**Exercise directions:** In the listing that follows, the lines starting at the one containing "[90,293,163,309] 8,350,000 ->" and ending at the one containing "(1116, 393) none -> (184, 489) //" are to be returned exactly, both boundary lines included, and no others.

**Data supplied:**
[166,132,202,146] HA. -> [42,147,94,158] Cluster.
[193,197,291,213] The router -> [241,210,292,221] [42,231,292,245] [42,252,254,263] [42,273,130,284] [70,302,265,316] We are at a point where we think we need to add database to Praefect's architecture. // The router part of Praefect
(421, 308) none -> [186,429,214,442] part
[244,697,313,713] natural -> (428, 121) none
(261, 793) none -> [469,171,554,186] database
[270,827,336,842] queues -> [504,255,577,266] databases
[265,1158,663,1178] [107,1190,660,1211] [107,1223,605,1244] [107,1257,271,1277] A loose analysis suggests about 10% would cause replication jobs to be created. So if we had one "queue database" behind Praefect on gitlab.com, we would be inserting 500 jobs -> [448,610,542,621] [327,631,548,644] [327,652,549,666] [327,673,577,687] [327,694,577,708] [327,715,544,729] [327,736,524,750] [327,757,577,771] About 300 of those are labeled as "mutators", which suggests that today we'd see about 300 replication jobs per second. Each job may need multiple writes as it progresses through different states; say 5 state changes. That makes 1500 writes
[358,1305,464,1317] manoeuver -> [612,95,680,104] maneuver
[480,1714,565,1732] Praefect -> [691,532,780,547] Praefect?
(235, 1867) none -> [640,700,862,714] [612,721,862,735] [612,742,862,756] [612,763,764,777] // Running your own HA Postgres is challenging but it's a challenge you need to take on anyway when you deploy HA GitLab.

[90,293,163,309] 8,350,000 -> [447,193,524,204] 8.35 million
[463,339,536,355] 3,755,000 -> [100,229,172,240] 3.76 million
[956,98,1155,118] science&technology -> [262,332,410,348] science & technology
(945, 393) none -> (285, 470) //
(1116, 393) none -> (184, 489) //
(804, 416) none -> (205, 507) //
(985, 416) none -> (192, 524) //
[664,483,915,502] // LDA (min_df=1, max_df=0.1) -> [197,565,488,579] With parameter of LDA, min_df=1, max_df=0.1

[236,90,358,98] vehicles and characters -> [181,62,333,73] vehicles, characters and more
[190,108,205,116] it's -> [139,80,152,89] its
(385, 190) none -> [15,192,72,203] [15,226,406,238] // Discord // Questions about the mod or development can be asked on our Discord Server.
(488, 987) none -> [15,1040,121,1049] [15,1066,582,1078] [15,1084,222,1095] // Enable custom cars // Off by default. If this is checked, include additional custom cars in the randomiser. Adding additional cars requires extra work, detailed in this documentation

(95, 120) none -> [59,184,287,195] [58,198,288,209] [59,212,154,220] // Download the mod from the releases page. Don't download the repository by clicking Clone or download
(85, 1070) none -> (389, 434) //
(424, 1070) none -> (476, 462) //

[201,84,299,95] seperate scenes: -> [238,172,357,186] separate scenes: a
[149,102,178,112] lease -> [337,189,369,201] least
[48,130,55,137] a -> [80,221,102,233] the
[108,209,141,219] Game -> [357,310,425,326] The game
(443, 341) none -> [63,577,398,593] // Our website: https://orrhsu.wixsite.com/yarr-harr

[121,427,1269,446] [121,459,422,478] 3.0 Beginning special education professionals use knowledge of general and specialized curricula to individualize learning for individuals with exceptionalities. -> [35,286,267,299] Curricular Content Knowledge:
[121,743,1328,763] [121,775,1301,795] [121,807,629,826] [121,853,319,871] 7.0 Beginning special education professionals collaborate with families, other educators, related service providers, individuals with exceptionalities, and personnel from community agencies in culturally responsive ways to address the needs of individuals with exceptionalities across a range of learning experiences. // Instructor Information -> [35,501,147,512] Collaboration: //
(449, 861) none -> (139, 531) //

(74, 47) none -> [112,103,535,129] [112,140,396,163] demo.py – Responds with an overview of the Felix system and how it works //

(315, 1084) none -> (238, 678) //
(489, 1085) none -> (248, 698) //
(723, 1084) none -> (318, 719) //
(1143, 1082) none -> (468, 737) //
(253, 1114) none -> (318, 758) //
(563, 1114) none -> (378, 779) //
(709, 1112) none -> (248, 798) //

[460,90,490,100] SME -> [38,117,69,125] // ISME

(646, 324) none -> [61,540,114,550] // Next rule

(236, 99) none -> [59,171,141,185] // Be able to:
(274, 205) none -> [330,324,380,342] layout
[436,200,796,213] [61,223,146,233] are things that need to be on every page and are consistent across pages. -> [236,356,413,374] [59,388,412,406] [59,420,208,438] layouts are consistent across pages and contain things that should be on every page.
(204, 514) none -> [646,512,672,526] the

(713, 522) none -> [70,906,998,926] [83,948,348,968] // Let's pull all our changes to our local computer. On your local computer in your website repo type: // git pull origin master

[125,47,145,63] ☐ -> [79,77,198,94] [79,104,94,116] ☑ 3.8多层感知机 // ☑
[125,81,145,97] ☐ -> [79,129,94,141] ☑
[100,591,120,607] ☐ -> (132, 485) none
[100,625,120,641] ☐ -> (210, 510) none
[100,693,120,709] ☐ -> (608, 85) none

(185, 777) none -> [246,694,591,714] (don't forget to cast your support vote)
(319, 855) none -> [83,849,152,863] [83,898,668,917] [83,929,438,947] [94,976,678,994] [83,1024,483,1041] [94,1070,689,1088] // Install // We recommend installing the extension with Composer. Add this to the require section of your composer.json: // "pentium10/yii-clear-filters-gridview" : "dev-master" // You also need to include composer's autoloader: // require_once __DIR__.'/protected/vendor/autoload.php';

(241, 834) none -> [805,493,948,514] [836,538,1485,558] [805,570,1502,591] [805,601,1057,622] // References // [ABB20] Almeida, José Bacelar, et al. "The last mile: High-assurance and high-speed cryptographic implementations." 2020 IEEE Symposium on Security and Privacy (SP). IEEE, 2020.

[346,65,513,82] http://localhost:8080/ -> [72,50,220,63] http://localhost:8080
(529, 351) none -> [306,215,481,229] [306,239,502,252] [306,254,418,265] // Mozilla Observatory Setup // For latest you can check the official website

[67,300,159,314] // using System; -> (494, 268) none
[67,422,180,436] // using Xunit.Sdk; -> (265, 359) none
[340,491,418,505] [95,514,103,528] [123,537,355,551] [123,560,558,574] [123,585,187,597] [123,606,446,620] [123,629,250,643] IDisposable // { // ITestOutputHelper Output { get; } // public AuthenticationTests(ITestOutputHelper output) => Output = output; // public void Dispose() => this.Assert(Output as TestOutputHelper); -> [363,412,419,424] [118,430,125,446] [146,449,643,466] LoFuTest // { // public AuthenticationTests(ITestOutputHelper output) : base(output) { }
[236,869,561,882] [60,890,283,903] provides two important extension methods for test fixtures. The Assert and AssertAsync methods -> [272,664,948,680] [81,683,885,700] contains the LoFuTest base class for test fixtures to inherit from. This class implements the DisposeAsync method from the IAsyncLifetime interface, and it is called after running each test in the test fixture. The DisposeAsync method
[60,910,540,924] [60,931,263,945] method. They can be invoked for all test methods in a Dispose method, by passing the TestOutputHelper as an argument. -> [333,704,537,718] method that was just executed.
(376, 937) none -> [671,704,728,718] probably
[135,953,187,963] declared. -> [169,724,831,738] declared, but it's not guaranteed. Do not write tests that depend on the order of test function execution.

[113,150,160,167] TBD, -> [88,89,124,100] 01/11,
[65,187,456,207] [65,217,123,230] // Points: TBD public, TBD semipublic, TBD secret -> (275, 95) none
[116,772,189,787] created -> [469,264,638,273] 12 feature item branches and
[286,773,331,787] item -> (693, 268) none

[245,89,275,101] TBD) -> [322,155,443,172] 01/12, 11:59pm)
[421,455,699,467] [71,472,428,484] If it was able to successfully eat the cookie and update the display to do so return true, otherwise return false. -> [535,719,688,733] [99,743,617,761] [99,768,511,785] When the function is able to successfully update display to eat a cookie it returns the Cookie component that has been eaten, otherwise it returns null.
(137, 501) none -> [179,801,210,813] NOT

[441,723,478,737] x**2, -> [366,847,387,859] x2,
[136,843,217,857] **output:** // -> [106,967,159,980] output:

**Reply:**
[90,293,163,309] 8,350,000 -> [447,193,524,204] 8.35 million
[463,339,536,355] 3,755,000 -> [100,229,172,240] 3.76 million
[956,98,1155,118] science&technology -> [262,332,410,348] science & technology
(945, 393) none -> (285, 470) //
(1116, 393) none -> (184, 489) //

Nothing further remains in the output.